Investing in real estate is a timeless trend that never loses its flair. Because the value of real estate tends to increase over time, it’s obvious why buying and selling homes continues to thrive as a profitable investment venture. Real estate deals generate profits that can range anywhere from a couple hundred bucks to over a million, depending on the deal.
For the most part, making real estate deals is reserved for those with a license. However, there is a way you can invest in real estate without a license and turn a profit—legally. It’s called a sandwich lease and it consists of two lease agreements with you, the investor, in the middle
How the “Sandwich Lease” works
- You find a house for sale that still has equity, and sign a lease with the owner giving you the option to buy the house at the end of your lease. You also make sure the lease secures your right to sublet the property because that’s how you’ll make your cash.

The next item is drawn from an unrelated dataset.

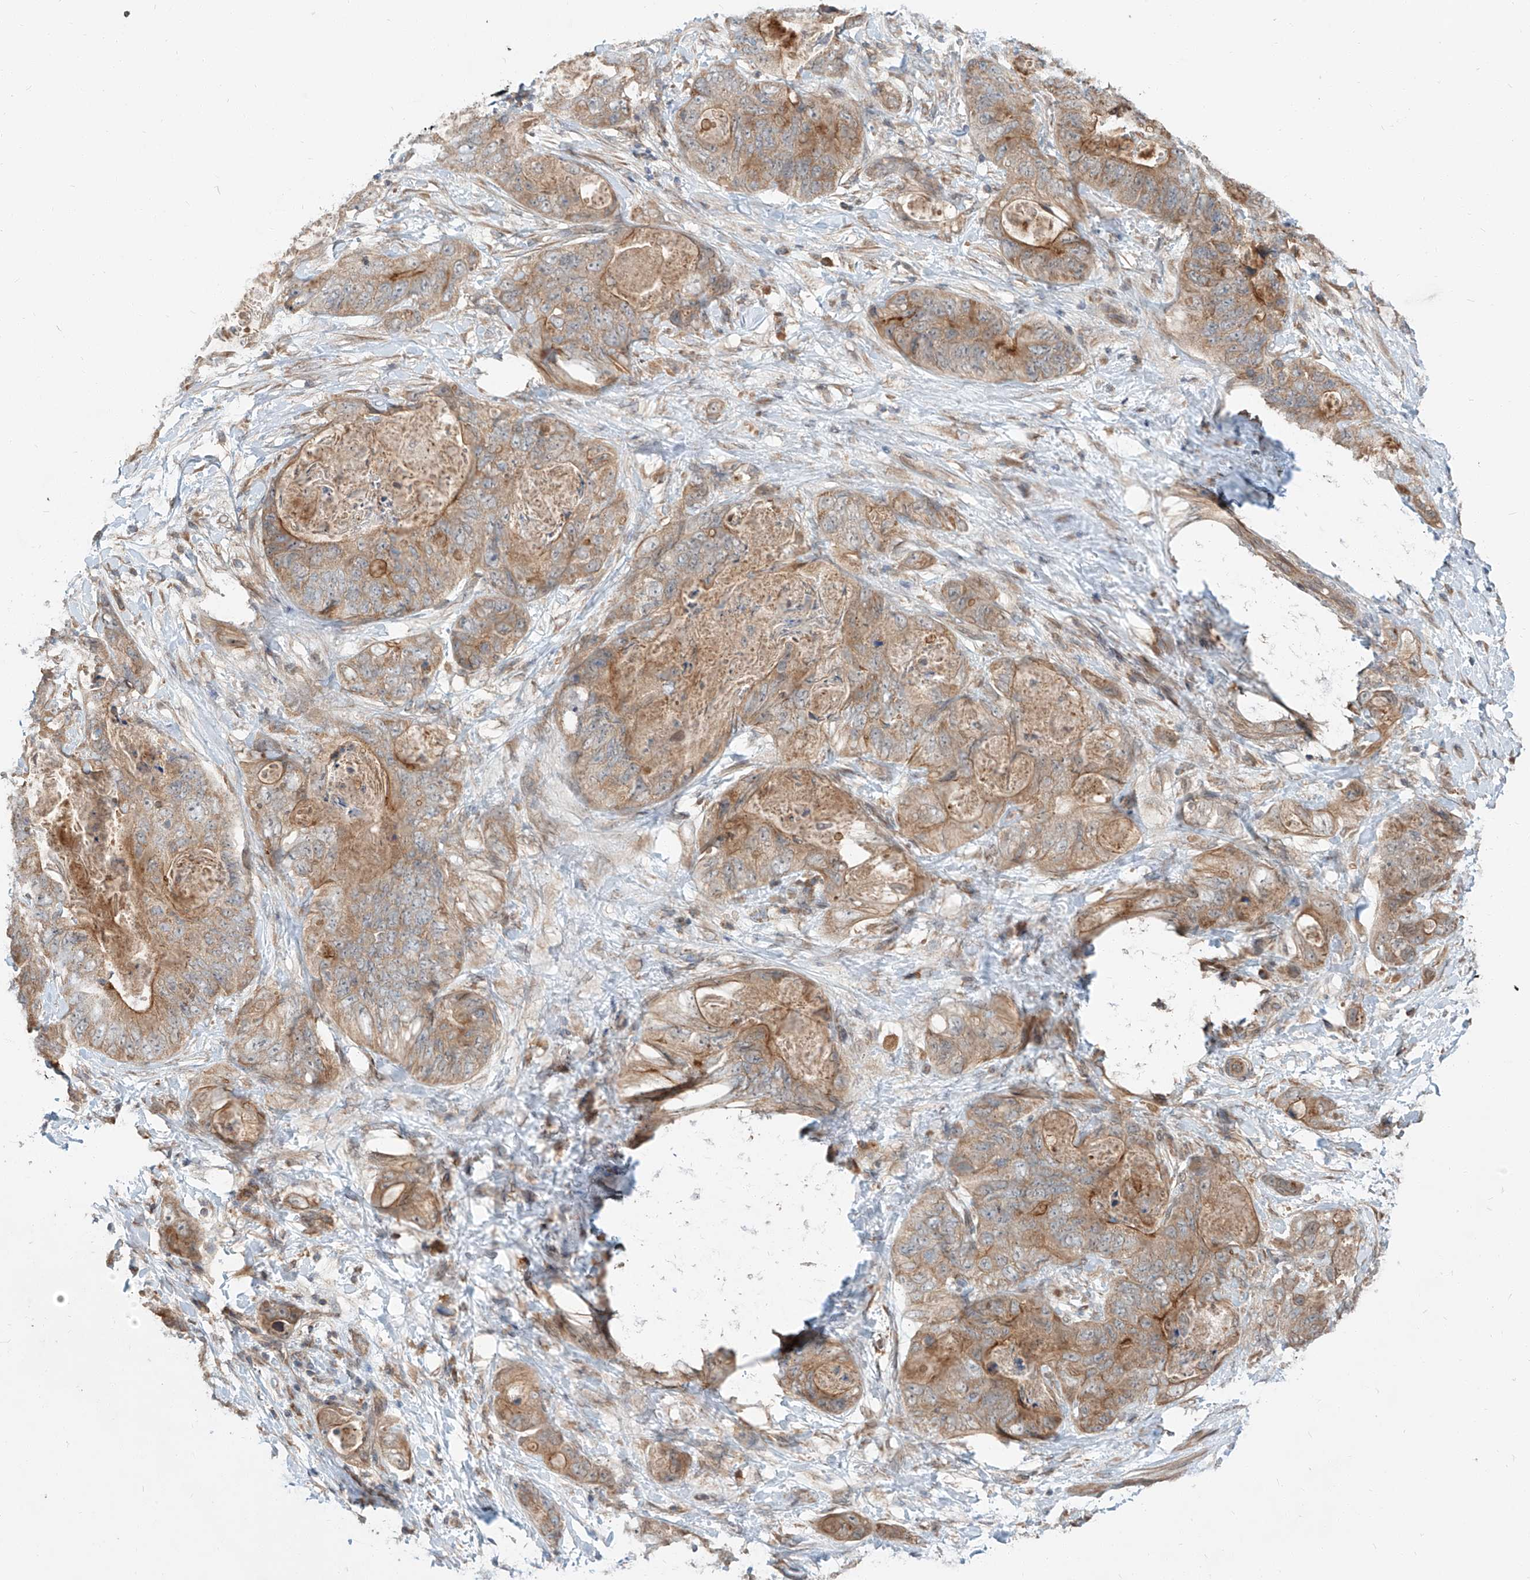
{"staining": {"intensity": "moderate", "quantity": ">75%", "location": "cytoplasmic/membranous"}, "tissue": "stomach cancer", "cell_type": "Tumor cells", "image_type": "cancer", "snomed": [{"axis": "morphology", "description": "Adenocarcinoma, NOS"}, {"axis": "topography", "description": "Stomach"}], "caption": "Immunohistochemistry (IHC) image of neoplastic tissue: human stomach adenocarcinoma stained using IHC demonstrates medium levels of moderate protein expression localized specifically in the cytoplasmic/membranous of tumor cells, appearing as a cytoplasmic/membranous brown color.", "gene": "STX19", "patient": {"sex": "female", "age": 89}}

- You find a tenant in the market for a rent-to-own deal, and sublet the house to them under a separate lease and rent-to-own agreement just between the two of you. They pay you a non-refundable fee that secures their right (but not obligation) to purchase the home from you at the end of their lease. They move into the house and pay you monthly rent, and you use that rent to pay the owner, according to your lease.
When it comes time to close your deal with the homeowner, you buy the house, and then resell it to your tenant.
While the sandwich lease option is a fairly profitable way to invest in property, there are some cautions to follow.
Always be honest with the owner
The sandwich lease strategy isn’t just a clever way to flip homes without anyone knowing. Don’t tell the owner you’re going to be living in the home when your intention is to sublet to a tenant and resell the home. Be as transparent as possible so everyone is on the same page.
Screen your potential tenants
Pass on tenants with poor credit who aren’t likely to qualify for the loan they’ll need to purchase the home. If you accept a high-risk tenant, even if they want to buy the house, you might get stuck with an eviction and have to find another buyer.
- Pay the mortgage for the owner whenever possible. You don’t want to end up in a surprise foreclosure because the owner pocketed the money instead of giving it to the bank.
Being licensed isn’t necessary (but gives you extra protection)
Making money with a sandwich lease is perfectly legal without a license, but there are some precautions you should take.
Whenever you put a buyer and seller together in real estate, it’s considered brokering. And brokering without a license is a felony.
When you enter into a sandwich lease option as the middleman, you’re not technically brokering a deal. You’re buying a property, subletting, and then reselling it to your tenant. And this is perfectly legal as long as you keep a tight watch on your paperwork, and don’t try to make deals on the side by connecting buyers and sellers for a percentage of the sales. You do need a real estate license for that.
A sandwich lease will appeal to homeowners when:
- They need to move out on short notice.
- They’re dealing with personal or family issues out of state.
- They don’t have the time to hire a real estate agent.
- They have been laid off, or have to transfer with their job.
A sandwich lease will appeal to buyers when:
- They want time to build their credit to get a better interest rate on their loan.
- They don’t have enough money for a down payment to buy a home.
- They want the ability to save money long-term before purchasing a home.
- They want to live in a home for a while before they commit to buying it.
The investment potential of a sandwich lease
Real estate investing comes in more packages than just buying, renting, fixing, and flipping. Most of those options can be fairly high-maintenance. The sandwich lease option is a low-maintenance way for you to find interested buyers before you even own the property you’re going to sell.
As long as the tenant chooses to buy, your investment will pay off well.